CiviCERT Vetting Policy

LAST REVISION: 10 JUNE 2019

Purpose of vetting

The purpose of vetting beneficiaries is an exercise in reducing risk for CiviCERT members and for users at risk.

Some of the risks mitigated by vetting include the risk to CiviCERT members of reputation damage resulting from working with organizations that themselves do not uphold basic human rights, or are controversial for any other reason. There is the risk of being socially engineered by our adversaries into releasing information, or allowing our adversaries into getting a foothold onto our platforms, that would then allow them to perpetrate effective attacks on our operation. There is also the risk of adversaries consuming our resources in fake incidents, thus denying capability to the people and organizations that really require our assistance.

Vetting is an exercise of doing adequate due diligence with the beneficiaries we assist, to ensure they are truly users at risk.

CiviCERT’s Vetting Process

The process used by CiviCERT members to vet all new beneficiaries consists in the following steps:

  1. Initial evaluation
  2. Identify/contact potential vettors
  3. Evaluation of responses
  4. Sign off and recording

1. Initial evaluation

A certain amount of groundwork can be done initially via information sources such as Google, Wikipedia, the organization’s own website, Whois, PGP keyservers, etc., to make a determination of the validity of the organization and individual/s in question. None of these sources alone should be considered reliable, but together it is possible to get some sense of the legitimacy of the organization/individual.

2. Identify/contact potential vettors

Identifying who are potential vettors is the next step. We need to find someone we already know and trust that is prepared to vouch for the potential new beneficiary.

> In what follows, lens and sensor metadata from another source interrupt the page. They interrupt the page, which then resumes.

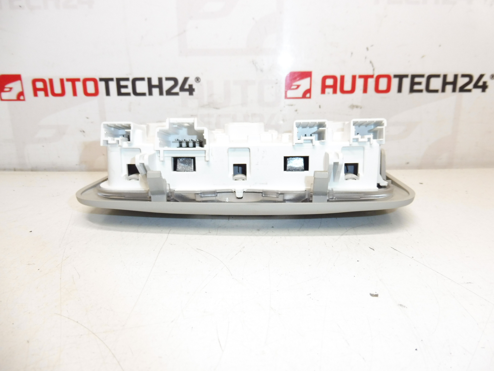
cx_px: 247
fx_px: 343
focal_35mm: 24
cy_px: 186
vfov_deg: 56.8
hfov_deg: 71.6
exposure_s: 1/125
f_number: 3.5
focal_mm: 4.3
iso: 200
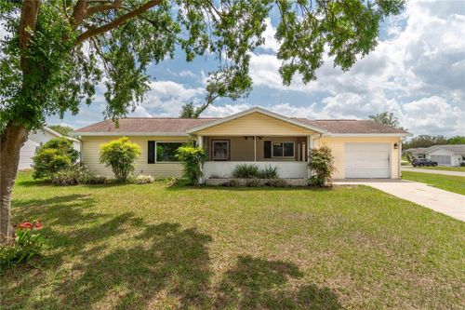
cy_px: 155
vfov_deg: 72.0
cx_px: 232
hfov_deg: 95.0
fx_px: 213
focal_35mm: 16
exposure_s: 1/320
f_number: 9
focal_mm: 11
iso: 100
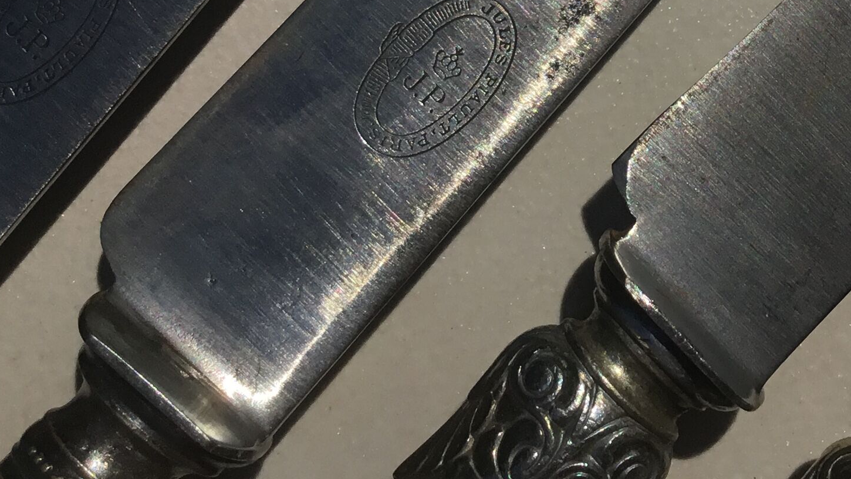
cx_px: 757
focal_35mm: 76
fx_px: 1715
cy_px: -183
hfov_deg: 27.0
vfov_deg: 15.0
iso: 25
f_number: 2.4
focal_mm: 3.3
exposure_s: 1/6803
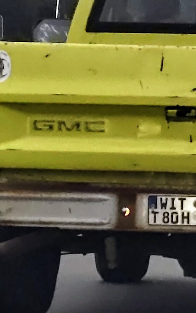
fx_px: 1768
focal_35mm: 207
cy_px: 114
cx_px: 235
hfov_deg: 6.3
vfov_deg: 10.1
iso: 3200
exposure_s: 1/800
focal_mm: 22.5
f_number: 2.3
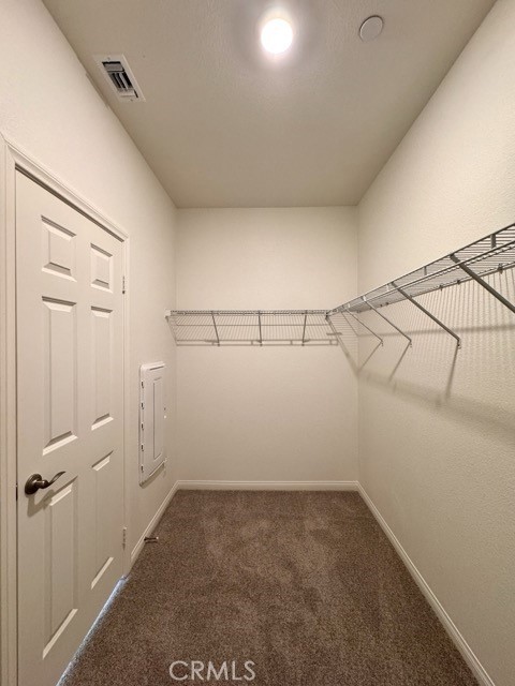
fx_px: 278
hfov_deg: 85.7
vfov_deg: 102.1
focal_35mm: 14
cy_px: 343
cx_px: 258
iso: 200
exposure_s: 1/60
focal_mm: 2.22
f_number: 2.2
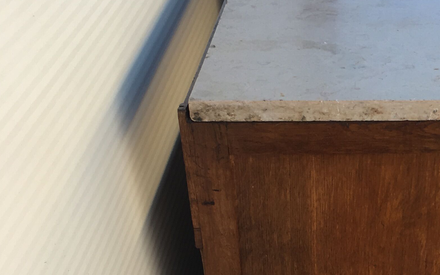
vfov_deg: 16.1
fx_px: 947
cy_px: 297
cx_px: 407
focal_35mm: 79
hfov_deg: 25.2
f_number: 2.2
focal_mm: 4.15
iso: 25
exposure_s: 1/275
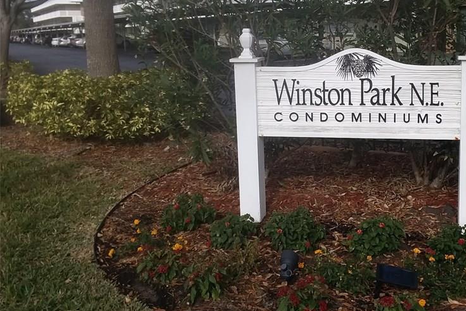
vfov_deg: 31.6
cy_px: 100
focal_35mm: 42
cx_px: 324
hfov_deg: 45.4
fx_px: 544
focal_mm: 2.47
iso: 40
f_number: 1.9
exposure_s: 1/1346
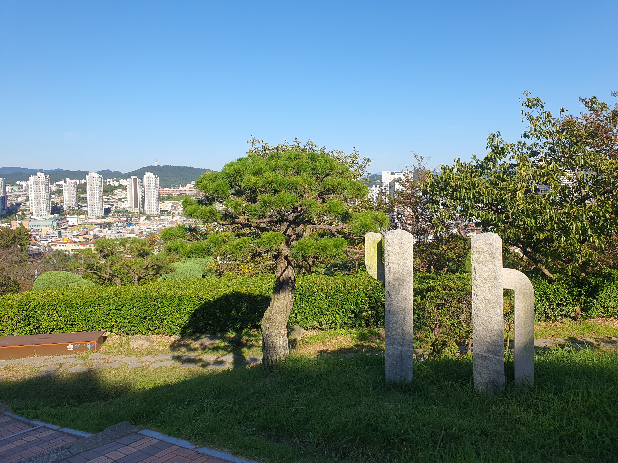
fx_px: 464
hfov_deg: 67.3
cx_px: 309
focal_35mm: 26
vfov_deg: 53.1
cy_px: 232
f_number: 2.4
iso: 50
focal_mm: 4.3
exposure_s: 1/1524
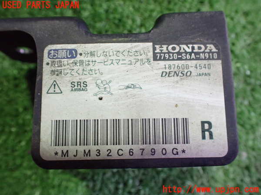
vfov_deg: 46.8
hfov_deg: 60.0
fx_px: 226
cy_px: 98
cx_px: 130
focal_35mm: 30
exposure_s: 1/60
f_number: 2.3
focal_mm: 5.4
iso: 800
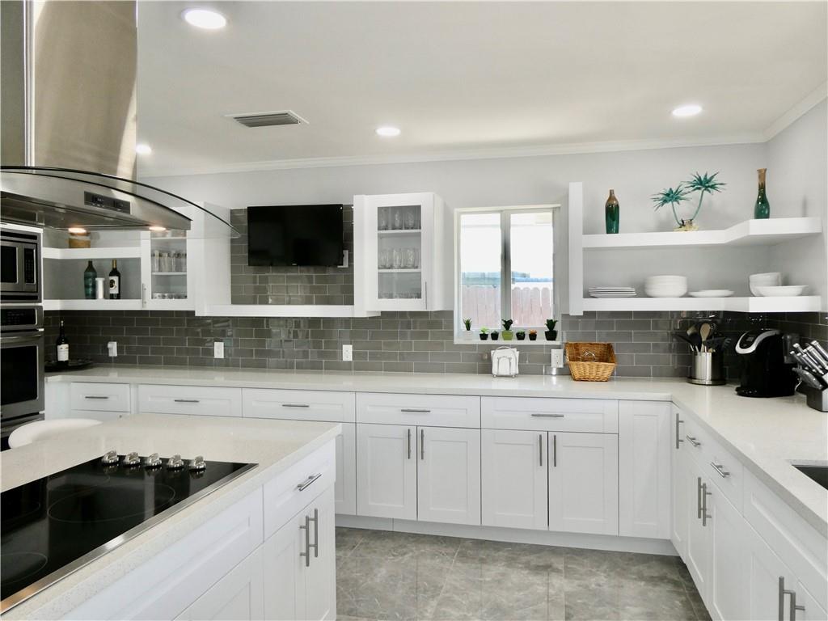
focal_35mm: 24
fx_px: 574
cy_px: 310
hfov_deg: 71.6
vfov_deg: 56.8
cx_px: 414
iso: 100
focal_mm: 4.3
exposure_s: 1/60
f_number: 3.3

A good place to start is to look at the organization’s website, particularly any pages identifying members of the organization’s board. Board members are often high-profile people in the NGO space, so this presents an excellent way to identify potential vettors.

3. Evaluation of responses

What we are trying to establish is that the beneficiary is who they claim they are, and that they act rationally and with safety and respect for others.

This is never going to be a hard and fast ruling of “adequacy”, as the nature of the trust relationships are always going to be somewhat subjective. However as a general heuristic rule we can consider that if someone we trust implicitly vouches for a new beneficiary we can consider them vetted. If we cannot find someone that we trust implicitly, then we would need two acquaintances whose reputations we trust, that both vouch for the new beneficiary before we would consider the vetting adequate.

4. Sign off and recording

Each vetting process needs to be signed off by the team leader. The fact that the client has been through the vetting process and either been declined or successfully vetted is recorded in the organization’s ticketing system.